Mais l’exigence initiale d’un retour au pouvoir de M. Keïta ne paraît plus à l’ordre du jour, et les analystes notent une inclination au pragmatisme chez les partenaires du Mali.
– Missions de l’UE suspendues –
L’entrevue, présentée comme une prise de contact d’une heure environ, s’est déroulée dans les locaux de l’état-major du camp de Kati, à une quinzaine de kilomètres de Bamako, devenu le quartier général du nouveau pouvoir. Elle doit être suivie d’une autre, samedi, en présence du chef de la junte, le colonel Assimi Goïta, absent mercredi, selon des participants.
« Nous sommes disponibles pour accompagner ce processus » de transition, a affirmé Issa Kaou Djim, un proche de l’imam conservateur Mahmoud Dicko, figure la plus influente du M5. Pourtant, l’imam Dicko avait déclaré être résolu à retourner à sa mosquée et à quitter la scène politique, rappelle Tract.
Cette coalition hétéroclite, composée d’opposants politiques, de chefs religieux et de membres de la société civile, a mené, après les législatives contestées de mars-avril, une fronde sans précédent contre le président Keïta.
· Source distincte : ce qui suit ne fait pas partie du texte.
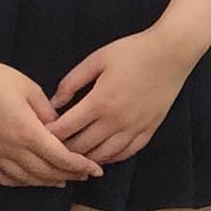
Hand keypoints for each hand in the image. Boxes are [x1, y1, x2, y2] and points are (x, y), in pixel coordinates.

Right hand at [0, 38, 99, 186]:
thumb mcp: (31, 90)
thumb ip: (49, 114)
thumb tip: (61, 130)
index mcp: (27, 132)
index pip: (61, 158)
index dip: (80, 166)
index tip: (96, 170)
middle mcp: (10, 149)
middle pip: (45, 172)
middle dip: (68, 175)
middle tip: (84, 175)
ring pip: (25, 179)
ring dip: (46, 182)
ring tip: (61, 180)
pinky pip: (1, 178)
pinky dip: (19, 183)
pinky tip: (29, 180)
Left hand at [52, 27, 202, 165]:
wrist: (172, 52)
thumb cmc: (133, 51)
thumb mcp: (96, 60)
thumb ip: (71, 82)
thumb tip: (53, 102)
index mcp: (99, 102)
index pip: (66, 129)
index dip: (49, 134)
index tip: (39, 134)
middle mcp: (116, 120)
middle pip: (81, 147)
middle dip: (62, 150)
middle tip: (51, 149)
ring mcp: (134, 128)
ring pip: (103, 155)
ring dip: (85, 159)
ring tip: (73, 156)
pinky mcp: (149, 129)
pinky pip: (126, 153)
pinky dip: (110, 158)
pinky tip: (101, 155)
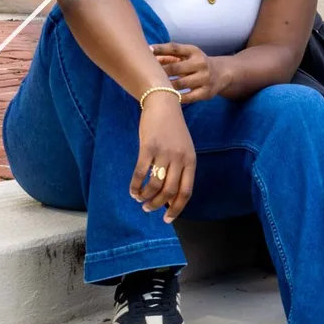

La junte a aligné ces derniers jours les prises de contact, non seulement avec les représentants de la société civile, mais avec les ambassadeurs des membres permanents du Conseil de sécurité de l’ONU, le commandant de la force française antijihadiste au Sahel Barkhane, ou encore le chef de la mission de l’ONU au Mali (Minusma), Mahamat Saleh Annadif.
Mercredi, l’UE a annoncé avoir suspendu « temporairement » ses missions de formation de l’armée et de la police au Mali « en raison des circonstances », selon le chef de la diplomatie européenne, Josep Borrell, à l’issue d’une réunion à Berlin des ministres européens de la Défense.
Selon des responsables européens, la Mission européenne de formation l’armée malienne (EUTM Mali) a entraîné environ 18.000 soldats au Mali depuis son lancement en février 2013.
Sous-équipée, mal formée et mal dirigée, l’armée malienne avait connu une débâcle face à des groupes armées, notamment jihadistes, qui ont occupé les deux-tiers du pays pendant plus de neuf mois en 2012-2013, avant d’être chassés par une intervention militaire internationale lancée par la France.